Detected change data:
——————

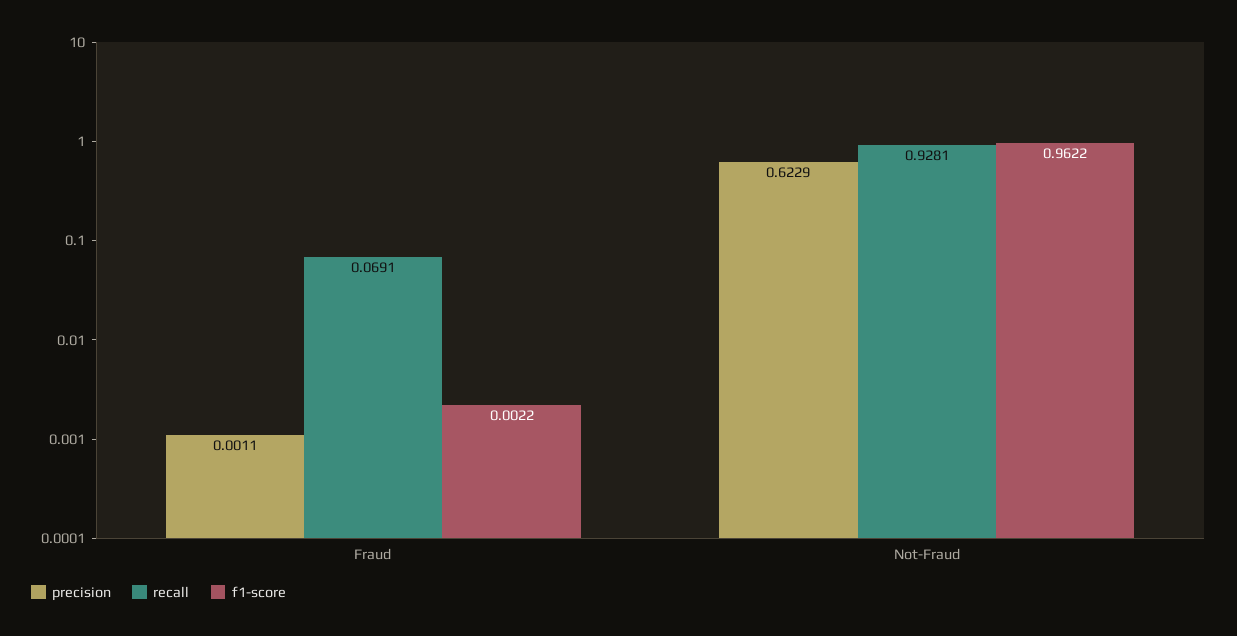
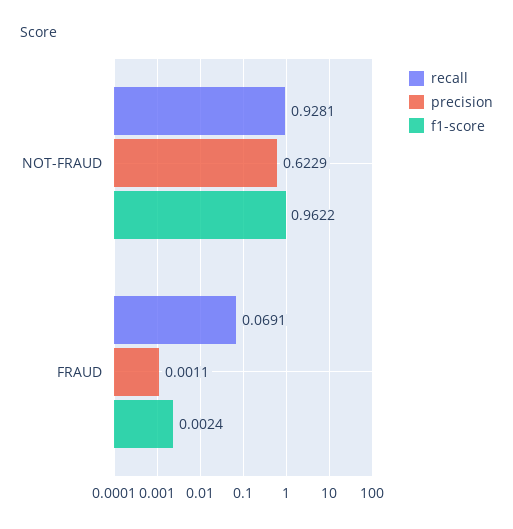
  {
    "precision": {
      "Fraud": 0.0011,
      "Not-Fraud": 0.6229
    },
    "recall": {
      "Fraud": 0.0691,
      "Not-Fraud": 0.9281
    },
    "f1-score": {
-     "Fraud": 0.0022,
+     "Fraud": 0.0024,
      "Not-Fraud": 0.9622
    }
  }

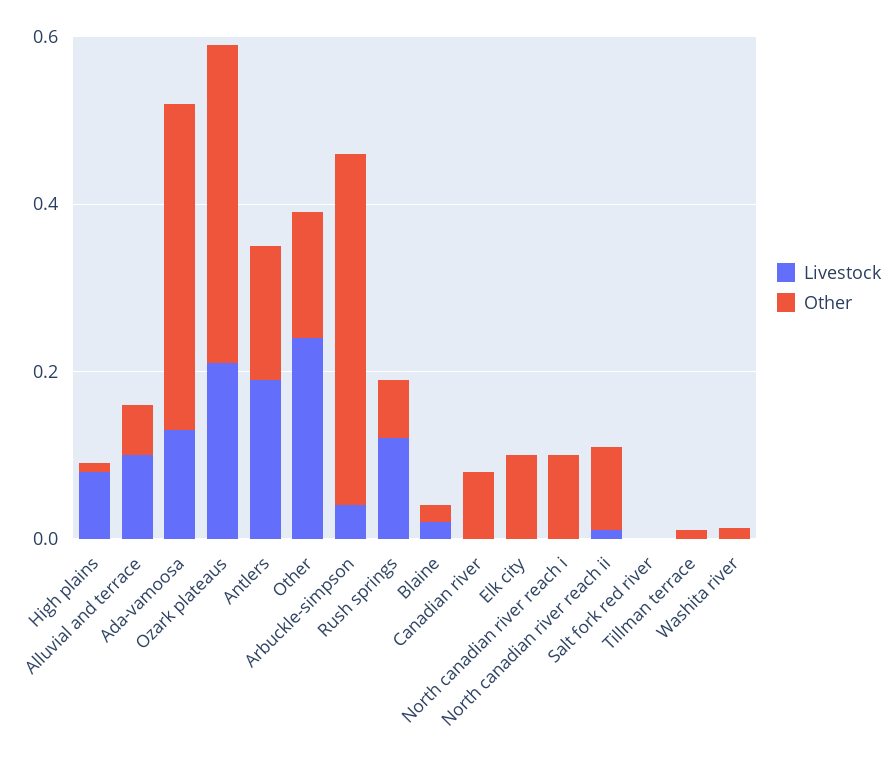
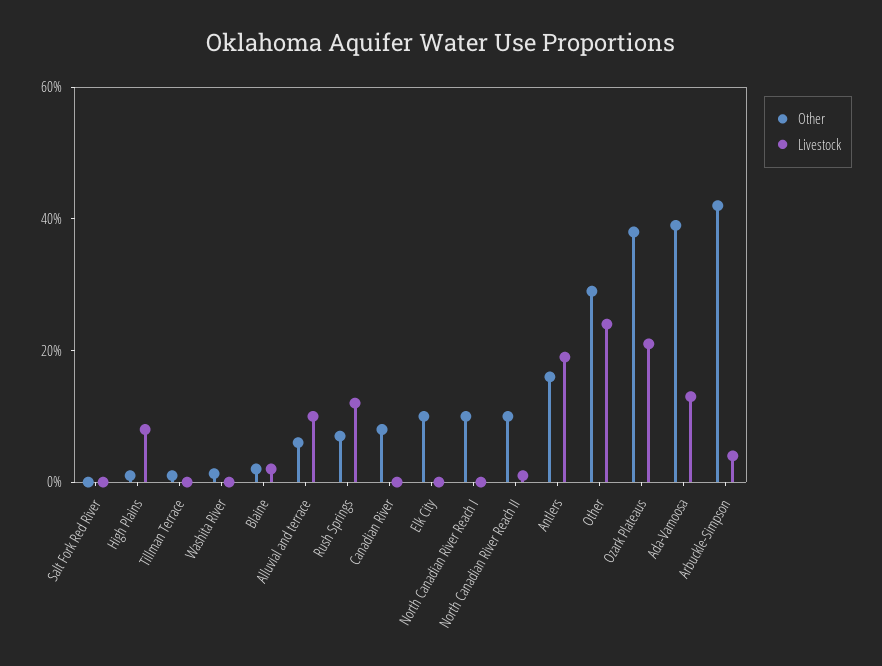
  {
    "Livestock": {
      "High plains": 0.1,
      "Alluvial and terrace": 0.1,
      "Ada-vamoosa": 0.15,
      "Ozark plateaus": 0.2,
      "Antlers": 0.2,
      "Other": 0.25,
      "Arbuckle-simpson": 0.05,
      "Rush springs": 0.1,
      "Blaine": 0,
      "Canadian river": 0,
      "Elk city": 0,
      "North canadian river reach i": 0,
      "North canadian river reach ii": 0,
      "Salt fork red river": 0,
      "Tillman terrace": 0,
      "Washita river": 0
    },
    "Other": {
      "High plains": 0,
      "Alluvial and terrace": 0.05,
      "Ada-vamoosa": 0.4,
      "Ozark plateaus": 0.4,
      "Antlers": 0.15,
-     "Other": 0.15,
+     "Other": 0.3,
      "Arbuckle-simpson": 0.4,
      "Rush springs": 0.05,
      "Blaine": 0,
      "Canadian river": 0.1,
      "Elk city": 0.1,
      "North canadian river reach i": 0.1,
      "North canadian river reach ii": 0.1,
      "Salt fork red river": 0,
      "Tillman terrace": 0,
      "Washita river": 0
    }
  }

——————

* _About this exercise_
Take the records above and transcribe them exactly, dropping every picture.

* _Solution to the problem_
  {
    "precision": {
      "Fraud": 0.0011,
      "Not-Fraud": 0.6229
    },
    "recall": {
      "Fraud": 0.0691,
      "Not-Fraud": 0.9281
    },
    "f1-score": {
-     "Fraud": 0.0022,
+     "Fraud": 0.0024,
      "Not-Fraud": 0.9622
    }
  }

  {
    "Livestock": {
      "High plains": 0.1,
      "Alluvial and terrace": 0.1,
      "Ada-vamoosa": 0.15,
      "Ozark plateaus": 0.2,
      "Antlers": 0.2,
      "Other": 0.25,
      "Arbuckle-simpson": 0.05,
      "Rush springs": 0.1,
      "Blaine": 0,
      "Canadian river": 0,
      "Elk city": 0,
      "North canadian river reach i": 0,
      "North canadian river reach ii": 0,
      "Salt fork red river": 0,
      "Tillman terrace": 0,
      "Washita river": 0
    },
    "Other": {
      "High plains": 0,
      "Alluvial and terrace": 0.05,
      "Ada-vamoosa": 0.4,
      "Ozark plateaus": 0.4,
      "Antlers": 0.15,
-     "Other": 0.15,
+     "Other": 0.3,
      "Arbuckle-simpson": 0.4,
      "Rush springs": 0.05,
      "Blaine": 0,
      "Canadian river": 0.1,
      "Elk city": 0.1,
      "North canadian river reach i": 0.1,
      "North canadian river reach ii": 0.1,
      "Salt fork red river": 0,
      "Tillman terrace": 0,
      "Washita river": 0
    }
  }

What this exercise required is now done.